Partie 3
Sans le lâcher, elle enjamba le garde-corps et l’obligea à faire de même, les yeux brillants. De sa main libre, il se retint à l’un des barreaux, la forçant à se tourner vers lui. Sous eux, l’écume grondait et éclaboussait les pierres dépassant de l’eau.
- C’est là que tout se termine, petit humain. Ensemble pour l'éternité dans l’étreinte des flots, ricana-t-elle en souriant jusqu’aux oreilles. Allez viens, n’aie pas peur. Tu n'es pas seul, je suis avec toi. Pour toujours, murmura-t-elle à son oreille. Viens…
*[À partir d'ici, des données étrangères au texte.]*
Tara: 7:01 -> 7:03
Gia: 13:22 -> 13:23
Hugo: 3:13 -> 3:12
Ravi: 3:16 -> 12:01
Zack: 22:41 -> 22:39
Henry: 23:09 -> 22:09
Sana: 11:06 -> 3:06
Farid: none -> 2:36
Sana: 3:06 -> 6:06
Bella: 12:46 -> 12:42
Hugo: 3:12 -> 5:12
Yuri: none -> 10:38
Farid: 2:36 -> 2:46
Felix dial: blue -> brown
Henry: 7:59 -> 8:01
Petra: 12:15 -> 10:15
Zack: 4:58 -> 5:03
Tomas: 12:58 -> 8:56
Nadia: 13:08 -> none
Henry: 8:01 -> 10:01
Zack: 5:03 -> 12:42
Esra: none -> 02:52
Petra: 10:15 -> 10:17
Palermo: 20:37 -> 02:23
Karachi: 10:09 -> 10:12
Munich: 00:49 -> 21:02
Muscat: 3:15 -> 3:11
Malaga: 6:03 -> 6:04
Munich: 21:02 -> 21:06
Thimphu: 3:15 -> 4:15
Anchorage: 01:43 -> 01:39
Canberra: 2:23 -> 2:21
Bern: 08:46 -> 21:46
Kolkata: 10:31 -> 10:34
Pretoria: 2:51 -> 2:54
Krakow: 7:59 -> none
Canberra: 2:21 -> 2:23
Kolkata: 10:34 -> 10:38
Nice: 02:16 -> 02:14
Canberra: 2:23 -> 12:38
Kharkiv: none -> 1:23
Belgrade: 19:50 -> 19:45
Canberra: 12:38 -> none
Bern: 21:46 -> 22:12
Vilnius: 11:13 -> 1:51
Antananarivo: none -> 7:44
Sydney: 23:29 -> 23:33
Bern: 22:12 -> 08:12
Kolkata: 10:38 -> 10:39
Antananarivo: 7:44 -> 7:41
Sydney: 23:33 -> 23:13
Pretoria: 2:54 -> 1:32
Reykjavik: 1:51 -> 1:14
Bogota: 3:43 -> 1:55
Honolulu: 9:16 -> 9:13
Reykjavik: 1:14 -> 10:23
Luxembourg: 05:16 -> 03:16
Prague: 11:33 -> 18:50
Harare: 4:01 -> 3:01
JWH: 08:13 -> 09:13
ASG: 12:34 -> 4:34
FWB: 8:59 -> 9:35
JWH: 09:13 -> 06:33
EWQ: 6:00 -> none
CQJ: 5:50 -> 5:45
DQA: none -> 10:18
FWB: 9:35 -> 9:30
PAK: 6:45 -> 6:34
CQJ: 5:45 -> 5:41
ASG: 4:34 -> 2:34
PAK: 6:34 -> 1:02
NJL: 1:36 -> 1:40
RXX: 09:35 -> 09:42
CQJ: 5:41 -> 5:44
Elle se laissa tomber, l'entraînant avec lui. Il sentit sa main s'arracher de la barre tandis qu’il chutait en direction du vide. Le rire de la jeune fille l’atteignit à peine tant le vent sifflait à ses oreilles. Elle le tenait toujours, mais son poids de pierre ne l'empêchait pas de se sentir soudainement léger. Comme libéré de tous ses problèmes. Elle avait raison, c’était finalement si simple, si facile.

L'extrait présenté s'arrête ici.